We always in inevitability end up with duplicates data where we don’t need it. This is a simple way to find and remove those duplicates. I have documented this procedure for MSSQL 2008 up. Email me if you want the same type of procedure for Databases where you cannot run a CTE (common Table expression).
Finding the duplicates
The first hurdle to success is to find the columns that we can use to determine whether the duplicate exists, this is don’t by writing a query to verify the duplicate Data exists, without that then this is almost a pointless task. In my case It was with a customer Table (Table and Column obfuscated names obviously). Numerous customers had value had duplicate ProfileKey’s, whilst this is only an idea it was critical to avoid duplicates in many systems such as billing and customer management systems.
WITH CTE_DUPLICATE_Profile AS ( SELECT Id, ROW_NUMBER() OVER (PARTITION BY ProfileKey, CustomerName, ORDER BY CustomerId) AS row_num, CustomerId, CustomerName, BusinessSystem, UpdateDate FROM CustomerProfile ) SELECT * FROM CTE_DUPLICATE_Profile WHERE row_num > 1;
Looking at the code above, we essentially are numbering the rows per occurrence. Obviously, any row number greater then two means that duplicates exist, this is performed by the filter “WHERE row_num > 1;”.
Removing the Duplicates
Now to remove the duplicate we need to alter our script slightly, so that we can delete these duplicate rows. Depending on your requirements you will need to filter you records to determine which is the most current or Valid row you want to keep.

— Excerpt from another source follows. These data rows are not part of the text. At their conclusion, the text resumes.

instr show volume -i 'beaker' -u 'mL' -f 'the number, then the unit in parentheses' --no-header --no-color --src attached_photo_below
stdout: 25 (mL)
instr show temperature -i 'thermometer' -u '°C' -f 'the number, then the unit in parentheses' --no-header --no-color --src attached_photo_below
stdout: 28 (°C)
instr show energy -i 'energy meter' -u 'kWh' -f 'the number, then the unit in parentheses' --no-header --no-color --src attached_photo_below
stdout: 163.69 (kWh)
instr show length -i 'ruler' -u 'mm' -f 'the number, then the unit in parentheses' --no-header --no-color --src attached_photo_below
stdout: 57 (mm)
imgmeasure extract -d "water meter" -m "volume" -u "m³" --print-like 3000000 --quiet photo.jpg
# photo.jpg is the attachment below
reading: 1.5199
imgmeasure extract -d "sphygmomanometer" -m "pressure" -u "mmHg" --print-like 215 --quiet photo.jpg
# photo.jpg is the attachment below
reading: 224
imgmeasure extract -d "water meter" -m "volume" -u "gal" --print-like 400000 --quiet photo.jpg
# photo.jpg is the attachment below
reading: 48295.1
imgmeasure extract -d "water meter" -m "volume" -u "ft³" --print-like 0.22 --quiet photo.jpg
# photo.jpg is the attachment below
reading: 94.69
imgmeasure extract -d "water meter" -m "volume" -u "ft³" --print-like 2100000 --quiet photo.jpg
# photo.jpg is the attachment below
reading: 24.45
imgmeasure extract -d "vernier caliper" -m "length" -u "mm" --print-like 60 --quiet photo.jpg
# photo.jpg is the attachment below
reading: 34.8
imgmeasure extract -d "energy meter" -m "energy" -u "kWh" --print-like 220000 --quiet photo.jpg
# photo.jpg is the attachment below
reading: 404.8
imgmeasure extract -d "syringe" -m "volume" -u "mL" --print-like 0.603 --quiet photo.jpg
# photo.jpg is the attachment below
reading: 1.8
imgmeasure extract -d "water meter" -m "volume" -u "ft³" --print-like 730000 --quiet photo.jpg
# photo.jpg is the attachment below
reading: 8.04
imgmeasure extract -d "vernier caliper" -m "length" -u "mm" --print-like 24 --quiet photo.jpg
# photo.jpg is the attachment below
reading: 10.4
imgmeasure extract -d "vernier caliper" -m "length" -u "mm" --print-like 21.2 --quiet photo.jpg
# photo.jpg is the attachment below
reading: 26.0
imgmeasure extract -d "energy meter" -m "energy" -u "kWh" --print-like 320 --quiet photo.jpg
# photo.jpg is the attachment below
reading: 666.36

WITH CTE_DUPLICATE_Profile AS ( SELECT Id, ROW_NUMBER() OVER (PARTITION BY ProfileKey, CustomerName, ORDER BY CustomerId) AS row_num, CustomerId, CustomerName, BusinessSystem, UpdateDate FROM CustomerProfile ) DELETE FROM CTE_DUPLICATE_Profile WHERE row_num > 1;
In this simple real world Scenario we have deleted the duplicates, we can employ the same method to find, Merge and Delete the duplicates.